Of the four described above, the least known here in the U.S. is Diaspora #3: the African Diaspora to the Indian Ocean. The movement and settlement of Africans across this vast region has received significant scholarly attention in recent years, but little exposure in schools and universities. And the Arab/Islamic slave trade to the so-called Middle East and to Asia also receives scant attention despite the fact it began more than 700 years before the European/Christian slave trade and continued well into the 20th century. Although lasting far longer, the Arab/Islamic trade is estimated to have taken the same number of captives in Africa (approximately 12 million) as the European/Christian trade. A major difference between them is the Arab/Islamic trade purportedly took two female captives for every male captive, while the European/Christian trade preferred to reverse that ratio. And while we generally are more aware of what happened to the descendants of enslaved Africans in the Americas (although many of us in the US remain ignorant of the “black” presence in Latin America and the fact it is at least four times larger than our own), the histories, lives, and experiences of the millions of Africans who traveled or were shipped from East Africa to Asia currently seem far beyond our comprehension.

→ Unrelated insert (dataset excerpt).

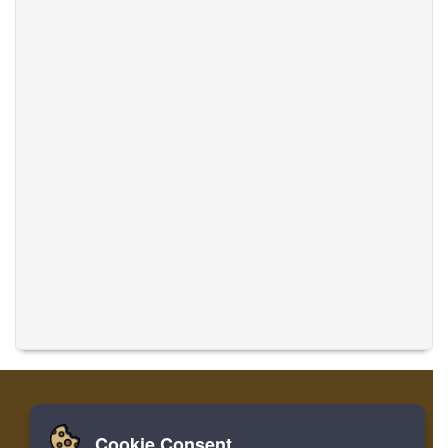
Cookie Consent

The Schomberg Center for Research in Black Culture and the New York Public Library have created a remarkable online exhibition to examine this neglected aspect of the African Diaspora. The African Diaspora in the Indian Ocean World contains essays, images, maps, multimedia, and a comprehensive bibliography of books, articles, and documentaries. It maps, illustrates, and documents this third Diaspora from East Africa across the Middle East and into India and beyond.

The women depicted below are part of an estimated population of at least 250,000 persons of East African descent that live on Pakistan’s southern coast. According to The African Diaspora in the Indian Ocean World, Pakistan has the largest African-descended population in South Asia.

Sheedi Women of Pakistan

Here’s an excerpt from the exhibition website:

“Over the course of nearly 20 centuries, millions of East Africans crossed the Indian Ocean and its several seas and adjoining bodies of water in their journey to distant lands, from Arabia and Iraq to India and Sri Lanka. Called Kaffir, Siddi, Habshi, or Zanji, these men, women and children from Sudan in the north to Mozambique in the south Africanized the Indian Ocean world and helped shape the societies they entered and made their own.
Free or enslaved, soldiers, servants, sailors, merchants, mystics, musicians, commanders, nurses, or founders of dynasties, they contributed their cultures, talents, skills and labor to their new world, as millions of their descendants continue to do. Yet, their heroic odyssey remains little known. The African Diaspora in the Indian Ocean World traces a truly unique and fascinating story of struggles and achievements across a variety of societies, cultures, religions, languages and times.